START MATERIAL FOR THIS TASK

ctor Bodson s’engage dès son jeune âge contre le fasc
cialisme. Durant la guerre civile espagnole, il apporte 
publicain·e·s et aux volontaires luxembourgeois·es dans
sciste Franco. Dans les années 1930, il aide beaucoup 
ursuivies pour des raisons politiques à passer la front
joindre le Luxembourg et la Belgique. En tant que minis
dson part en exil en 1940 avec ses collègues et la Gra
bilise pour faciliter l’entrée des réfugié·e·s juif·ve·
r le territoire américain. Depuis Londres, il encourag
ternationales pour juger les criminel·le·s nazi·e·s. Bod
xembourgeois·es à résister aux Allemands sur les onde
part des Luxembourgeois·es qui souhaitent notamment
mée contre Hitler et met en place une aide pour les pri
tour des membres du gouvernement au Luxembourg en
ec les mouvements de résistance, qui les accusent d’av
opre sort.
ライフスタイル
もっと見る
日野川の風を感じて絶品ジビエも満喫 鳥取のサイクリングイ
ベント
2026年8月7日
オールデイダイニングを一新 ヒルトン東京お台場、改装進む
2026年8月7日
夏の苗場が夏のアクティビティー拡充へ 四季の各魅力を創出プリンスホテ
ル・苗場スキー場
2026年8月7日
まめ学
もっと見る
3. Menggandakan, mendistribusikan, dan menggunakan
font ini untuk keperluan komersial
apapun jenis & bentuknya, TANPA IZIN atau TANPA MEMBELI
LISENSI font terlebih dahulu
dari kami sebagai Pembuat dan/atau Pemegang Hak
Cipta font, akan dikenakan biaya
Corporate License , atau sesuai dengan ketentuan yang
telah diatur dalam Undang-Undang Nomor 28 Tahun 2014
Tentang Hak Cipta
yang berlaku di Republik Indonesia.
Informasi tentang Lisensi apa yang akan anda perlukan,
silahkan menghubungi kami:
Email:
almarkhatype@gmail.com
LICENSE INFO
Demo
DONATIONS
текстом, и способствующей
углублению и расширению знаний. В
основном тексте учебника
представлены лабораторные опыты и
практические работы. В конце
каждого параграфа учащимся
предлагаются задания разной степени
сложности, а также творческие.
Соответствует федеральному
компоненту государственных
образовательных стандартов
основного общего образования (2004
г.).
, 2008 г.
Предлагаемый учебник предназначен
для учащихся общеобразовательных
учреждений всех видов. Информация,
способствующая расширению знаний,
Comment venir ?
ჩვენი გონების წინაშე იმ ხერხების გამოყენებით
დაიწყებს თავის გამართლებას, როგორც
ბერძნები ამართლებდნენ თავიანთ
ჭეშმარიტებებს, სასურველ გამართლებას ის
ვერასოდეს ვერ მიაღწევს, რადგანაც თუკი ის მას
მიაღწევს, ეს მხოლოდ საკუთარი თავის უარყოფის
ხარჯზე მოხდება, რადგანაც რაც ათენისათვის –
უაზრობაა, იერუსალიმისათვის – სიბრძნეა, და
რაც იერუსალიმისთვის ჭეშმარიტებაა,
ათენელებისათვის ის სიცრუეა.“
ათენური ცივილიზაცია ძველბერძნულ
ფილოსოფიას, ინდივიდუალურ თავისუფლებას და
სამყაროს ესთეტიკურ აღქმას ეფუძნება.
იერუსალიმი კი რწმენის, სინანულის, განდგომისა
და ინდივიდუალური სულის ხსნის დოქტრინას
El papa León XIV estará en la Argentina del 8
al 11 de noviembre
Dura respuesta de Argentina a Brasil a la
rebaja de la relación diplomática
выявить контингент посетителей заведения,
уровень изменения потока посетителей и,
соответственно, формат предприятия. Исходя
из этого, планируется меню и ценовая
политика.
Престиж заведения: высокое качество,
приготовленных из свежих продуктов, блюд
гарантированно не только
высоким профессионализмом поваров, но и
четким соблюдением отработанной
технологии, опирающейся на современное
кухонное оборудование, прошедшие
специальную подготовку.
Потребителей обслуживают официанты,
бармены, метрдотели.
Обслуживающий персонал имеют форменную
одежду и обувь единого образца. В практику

END MATERIAL FOR THIS TASK

### [YOUR GOAL]
Reproduce the data above in full, replacing each "2026年8月7日" with "2026年8月8日" and leaving everything else untouched.

### [THE COMPLETED TASK]
ctor Bodson s’engage dès son jeune âge contre le fasc
cialisme. Durant la guerre civile espagnole, il apporte 
publicain·e·s et aux volontaires luxembourgeois·es dans
sciste Franco. Dans les années 1930, il aide beaucoup 
ursuivies pour des raisons politiques à passer la front
joindre le Luxembourg et la Belgique. En tant que minis
dson part en exil en 1940 avec ses collègues et la Gra
bilise pour faciliter l’entrée des réfugié·e·s juif·ve·
r le territoire américain. Depuis Londres, il encourag
ternationales pour juger les criminel·le·s nazi·e·s. Bod
xembourgeois·es à résister aux Allemands sur les onde
part des Luxembourgeois·es qui souhaitent notamment
mée contre Hitler et met en place une aide pour les pri
tour des membres du gouvernement au Luxembourg en
ec les mouvements de résistance, qui les accusent d’av
opre sort.
ライフスタイル
もっと見る
日野川の風を感じて絶品ジビエも満喫 鳥取のサイクリングイ
ベント
2026年8月8日
オールデイダイニングを一新 ヒルトン東京お台場、改装進む
2026年8月8日
夏の苗場が夏のアクティビティー拡充へ 四季の各魅力を創出プリンスホテ
ル・苗場スキー場
2026年8月8日
まめ学
もっと見る
3. Menggandakan, mendistribusikan, dan menggunakan
font ini untuk keperluan komersial
apapun jenis & bentuknya, TANPA IZIN atau TANPA MEMBELI
LISENSI font terlebih dahulu
dari kami sebagai Pembuat dan/atau Pemegang Hak
Cipta font, akan dikenakan biaya
Corporate License , atau sesuai dengan ketentuan yang
telah diatur dalam Undang-Undang Nomor 28 Tahun 2014
Tentang Hak Cipta
yang berlaku di Republik Indonesia.
Informasi tentang Lisensi apa yang akan anda perlukan,
silahkan menghubungi kami:
Email:
almarkhatype@gmail.com
LICENSE INFO
Demo
DONATIONS
текстом, и способствующей
углублению и расширению знаний. В
основном тексте учебника
представлены лабораторные опыты и
практические работы. В конце
каждого параграфа учащимся
предлагаются задания разной степени
сложности, а также творческие.
Соответствует федеральному
компоненту государственных
образовательных стандартов
основного общего образования (2004
г.).
, 2008 г.
Предлагаемый учебник предназначен
для учащихся общеобразовательных
учреждений всех видов. Информация,
способствующая расширению знаний,
Comment venir ?
ჩვენი გონების წინაშე იმ ხერხების გამოყენებით
დაიწყებს თავის გამართლებას, როგორც
ბერძნები ამართლებდნენ თავიანთ
ჭეშმარიტებებს, სასურველ გამართლებას ის
ვერასოდეს ვერ მიაღწევს, რადგანაც თუკი ის მას
მიაღწევს, ეს მხოლოდ საკუთარი თავის უარყოფის
ხარჯზე მოხდება, რადგანაც რაც ათენისათვის –
უაზრობაა, იერუსალიმისათვის – სიბრძნეა, და
რაც იერუსალიმისთვის ჭეშმარიტებაა,
ათენელებისათვის ის სიცრუეა.“
ათენური ცივილიზაცია ძველბერძნულ
ფილოსოფიას, ინდივიდუალურ თავისუფლებას და
სამყაროს ესთეტიკურ აღქმას ეფუძნება.
იერუსალიმი კი რწმენის, სინანულის, განდგომისა
და ინდივიდუალური სულის ხსნის დოქტრინას
El papa León XIV estará en la Argentina del 8
al 11 de noviembre
Dura respuesta de Argentina a Brasil a la
rebaja de la relación diplomática
выявить контингент посетителей заведения,
уровень изменения потока посетителей и,
соответственно, формат предприятия. Исходя
из этого, планируется меню и ценовая
политика.
Престиж заведения: высокое качество,
приготовленных из свежих продуктов, блюд
гарантированно не только
высоким профессионализмом поваров, но и
четким соблюдением отработанной
технологии, опирающейся на современное
кухонное оборудование, прошедшие
специальную подготовку.
Потребителей обслуживают официанты,
бармены, метрдотели.
Обслуживающий персонал имеют форменную
одежду и обувь единого образца. В практику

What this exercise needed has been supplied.